(DATASET EXCERPTS):
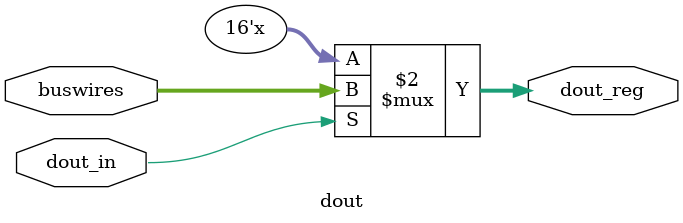
<source format=v>
module dout(buswires, dout_in, dout_reg); //retorna o valor que guardarei na memoria
	input [15:0] buswires;
	input dout_in;
	output reg [15:0]dout_reg;
	
	always@(dout_in)begin
		if(dout_in)
			dout_reg[15:0] <= buswires;
	end
endmodule

</source>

(TASK DETAILS): Repeat everything in the records above exactly, except the pictures.

(OUTPUT OF THE EXERCISE):
<source format=v>
module dout(buswires, dout_in, dout_reg); //retorna o valor que guardarei na memoria
	input [15:0] buswires;
	input dout_in;
	output reg [15:0]dout_reg;
	
	always@(dout_in)begin
		if(dout_in)
			dout_reg[15:0] <= buswires;
	end
endmodule

</source>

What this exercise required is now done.